Queridos amigos e amigas,

Saudações do Instituto Tricontinental de Pesquisa Social.

Um olhar sobre a Declaração dos Direitos Humanos das Nações Unidas de 1948 é instrutivo. O artigo 25 diz que “todos” têm o direito a “um padrão de vida”, que inclui “comida, vestuário, alojamento e cuidados médicos e serviços sociais necessários’ assim como ‘direito à segurança em caso de desemprego, doença, deficiência, viuvez, velhice ou outra falta de sustento em circunstâncias fora do controle”. Em outras palavras, os seres humanos devem tratar outros seres humanos com humanidade.
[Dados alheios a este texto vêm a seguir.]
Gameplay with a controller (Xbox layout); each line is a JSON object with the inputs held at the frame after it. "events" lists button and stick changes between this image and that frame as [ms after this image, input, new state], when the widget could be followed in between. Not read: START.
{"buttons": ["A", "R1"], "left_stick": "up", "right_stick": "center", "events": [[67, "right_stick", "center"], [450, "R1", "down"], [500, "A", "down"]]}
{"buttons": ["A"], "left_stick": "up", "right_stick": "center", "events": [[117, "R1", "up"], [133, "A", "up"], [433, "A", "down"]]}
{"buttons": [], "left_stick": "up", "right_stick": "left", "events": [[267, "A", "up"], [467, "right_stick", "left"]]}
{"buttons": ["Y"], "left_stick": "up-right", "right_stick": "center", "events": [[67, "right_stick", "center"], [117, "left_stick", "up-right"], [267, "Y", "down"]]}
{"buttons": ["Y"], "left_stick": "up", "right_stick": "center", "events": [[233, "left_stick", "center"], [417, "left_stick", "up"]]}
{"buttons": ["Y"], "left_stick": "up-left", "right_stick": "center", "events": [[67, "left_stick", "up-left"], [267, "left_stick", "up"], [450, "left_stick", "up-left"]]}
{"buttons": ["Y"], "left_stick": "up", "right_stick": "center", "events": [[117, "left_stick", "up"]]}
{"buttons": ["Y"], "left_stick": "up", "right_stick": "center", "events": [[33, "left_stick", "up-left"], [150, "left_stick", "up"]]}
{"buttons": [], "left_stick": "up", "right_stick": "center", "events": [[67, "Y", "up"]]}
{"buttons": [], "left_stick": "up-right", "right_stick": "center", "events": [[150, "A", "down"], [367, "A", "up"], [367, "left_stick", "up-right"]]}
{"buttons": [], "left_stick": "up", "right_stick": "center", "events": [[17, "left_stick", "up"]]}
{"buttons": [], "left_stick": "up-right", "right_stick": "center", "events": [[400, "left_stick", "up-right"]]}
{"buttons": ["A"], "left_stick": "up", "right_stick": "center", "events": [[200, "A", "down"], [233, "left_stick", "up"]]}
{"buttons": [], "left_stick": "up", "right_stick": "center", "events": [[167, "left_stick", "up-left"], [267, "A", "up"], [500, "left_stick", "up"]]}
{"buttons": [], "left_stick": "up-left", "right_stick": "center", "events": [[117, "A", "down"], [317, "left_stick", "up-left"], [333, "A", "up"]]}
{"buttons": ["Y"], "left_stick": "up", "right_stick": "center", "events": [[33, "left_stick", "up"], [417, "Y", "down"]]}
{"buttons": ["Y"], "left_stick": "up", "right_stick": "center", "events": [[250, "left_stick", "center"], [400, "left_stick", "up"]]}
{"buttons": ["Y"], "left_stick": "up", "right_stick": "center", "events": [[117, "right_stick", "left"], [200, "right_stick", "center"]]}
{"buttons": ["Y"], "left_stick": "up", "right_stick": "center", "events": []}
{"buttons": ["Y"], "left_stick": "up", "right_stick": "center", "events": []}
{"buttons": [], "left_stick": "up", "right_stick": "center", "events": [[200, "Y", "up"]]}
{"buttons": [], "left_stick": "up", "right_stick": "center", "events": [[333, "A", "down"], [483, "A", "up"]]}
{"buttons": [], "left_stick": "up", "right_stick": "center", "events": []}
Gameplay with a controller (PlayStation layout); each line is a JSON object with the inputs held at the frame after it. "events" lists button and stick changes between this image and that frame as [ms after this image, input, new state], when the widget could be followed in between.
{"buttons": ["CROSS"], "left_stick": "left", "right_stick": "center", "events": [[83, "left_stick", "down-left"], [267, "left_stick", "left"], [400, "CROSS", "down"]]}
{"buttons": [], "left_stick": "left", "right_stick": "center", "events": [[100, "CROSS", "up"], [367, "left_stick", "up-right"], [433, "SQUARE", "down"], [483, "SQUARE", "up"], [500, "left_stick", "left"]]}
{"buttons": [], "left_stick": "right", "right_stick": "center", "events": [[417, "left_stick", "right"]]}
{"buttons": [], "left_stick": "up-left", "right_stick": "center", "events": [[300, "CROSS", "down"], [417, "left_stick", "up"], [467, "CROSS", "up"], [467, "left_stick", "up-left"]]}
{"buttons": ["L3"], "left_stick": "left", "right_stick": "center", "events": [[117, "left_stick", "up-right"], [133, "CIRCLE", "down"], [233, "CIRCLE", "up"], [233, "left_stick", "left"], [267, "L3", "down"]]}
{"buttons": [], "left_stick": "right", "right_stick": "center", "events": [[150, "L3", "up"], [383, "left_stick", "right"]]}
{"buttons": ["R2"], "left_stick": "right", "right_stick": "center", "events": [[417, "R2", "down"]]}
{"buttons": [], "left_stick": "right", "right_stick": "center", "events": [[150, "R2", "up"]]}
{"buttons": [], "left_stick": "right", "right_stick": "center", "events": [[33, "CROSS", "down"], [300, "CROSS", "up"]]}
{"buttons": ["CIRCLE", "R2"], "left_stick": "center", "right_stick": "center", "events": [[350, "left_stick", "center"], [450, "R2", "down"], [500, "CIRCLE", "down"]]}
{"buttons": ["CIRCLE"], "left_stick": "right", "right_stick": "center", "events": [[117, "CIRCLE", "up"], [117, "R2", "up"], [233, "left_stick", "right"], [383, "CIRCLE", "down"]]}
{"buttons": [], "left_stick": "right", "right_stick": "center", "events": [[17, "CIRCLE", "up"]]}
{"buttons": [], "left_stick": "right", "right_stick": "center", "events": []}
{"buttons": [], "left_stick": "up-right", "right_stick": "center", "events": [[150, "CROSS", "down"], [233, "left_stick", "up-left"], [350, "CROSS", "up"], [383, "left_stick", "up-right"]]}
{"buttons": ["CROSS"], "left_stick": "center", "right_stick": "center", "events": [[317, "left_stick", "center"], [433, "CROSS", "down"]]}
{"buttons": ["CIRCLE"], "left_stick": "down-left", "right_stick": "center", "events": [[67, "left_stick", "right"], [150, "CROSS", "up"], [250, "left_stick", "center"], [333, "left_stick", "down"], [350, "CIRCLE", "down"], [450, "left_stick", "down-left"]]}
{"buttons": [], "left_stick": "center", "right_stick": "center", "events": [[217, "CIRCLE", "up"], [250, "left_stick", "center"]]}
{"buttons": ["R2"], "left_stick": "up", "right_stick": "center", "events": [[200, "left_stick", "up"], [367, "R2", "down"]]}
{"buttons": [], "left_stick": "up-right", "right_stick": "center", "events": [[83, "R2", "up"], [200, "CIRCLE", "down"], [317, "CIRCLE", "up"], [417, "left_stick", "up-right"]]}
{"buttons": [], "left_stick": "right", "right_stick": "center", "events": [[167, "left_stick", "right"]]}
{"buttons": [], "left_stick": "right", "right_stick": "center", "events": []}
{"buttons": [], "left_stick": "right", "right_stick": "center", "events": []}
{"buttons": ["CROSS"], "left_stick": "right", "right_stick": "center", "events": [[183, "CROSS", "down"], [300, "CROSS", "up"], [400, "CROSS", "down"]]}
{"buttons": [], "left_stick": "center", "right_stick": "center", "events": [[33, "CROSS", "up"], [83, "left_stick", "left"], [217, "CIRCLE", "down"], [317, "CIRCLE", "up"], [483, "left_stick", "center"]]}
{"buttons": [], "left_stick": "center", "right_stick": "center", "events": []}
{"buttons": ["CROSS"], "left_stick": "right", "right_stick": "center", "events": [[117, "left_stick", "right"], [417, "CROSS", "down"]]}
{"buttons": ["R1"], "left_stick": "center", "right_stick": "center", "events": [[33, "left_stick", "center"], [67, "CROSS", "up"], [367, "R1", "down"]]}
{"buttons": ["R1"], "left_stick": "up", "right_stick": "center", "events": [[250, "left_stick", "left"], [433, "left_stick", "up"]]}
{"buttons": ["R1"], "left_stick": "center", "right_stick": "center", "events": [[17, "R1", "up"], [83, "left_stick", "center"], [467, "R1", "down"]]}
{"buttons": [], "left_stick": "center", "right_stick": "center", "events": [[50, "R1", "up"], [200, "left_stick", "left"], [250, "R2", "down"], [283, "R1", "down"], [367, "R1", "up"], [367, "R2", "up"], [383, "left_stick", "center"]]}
Tomemos o exemplo da habitação. Em 2005, as Nações Unidas estimaram que 100 milhões de pessoas no mundo estavam desabrigadas. Ao longo dos anos, a ONU e outras agências argumentaram que cerca de dois bilhões de pessoas não têm moradia adequada. Por que as pessoas têm um acesso tão ruim à moradia? Porque o nosso sistema social decreta que, se você não tem dinheiro para se abrigar, então você merece sofrer sem proteção. Dinheiro e propriedade são as barreiras para o direito à moradia – não a falta de espaço ou a falta de compaixão.

Em Solapur (Maharashtra), o sindicato de esquerda – o Central dos Sindicatos da Índia (CITU) – liderou a iniciativa de criar moradias para os trabalhadores produtores de beedi (cigarro indiano). A pressão dos trabalhadores por meio de seu sindicato forçou os governos em diferentes níveis a responderem às suas necessidades de moradia. Os trabalhadores atuaram juntos para criar cooperativas populares e construir 15 mil casas desde 2001. Mais 30 mil casas serão construídas nos próximos quatro anos. Em junho, este projeto habitacional ganhou o prêmio Transformative Cities 2018 do Instituto Transnacional. O Instituto Tricontinental de Pesquisa Social traz em seu sexto dossiê um olhar mais atento sobre essa iniciativa de habitação das trabalhadoras em Solapur. Você pode ler aqui. Por favor leia e circule.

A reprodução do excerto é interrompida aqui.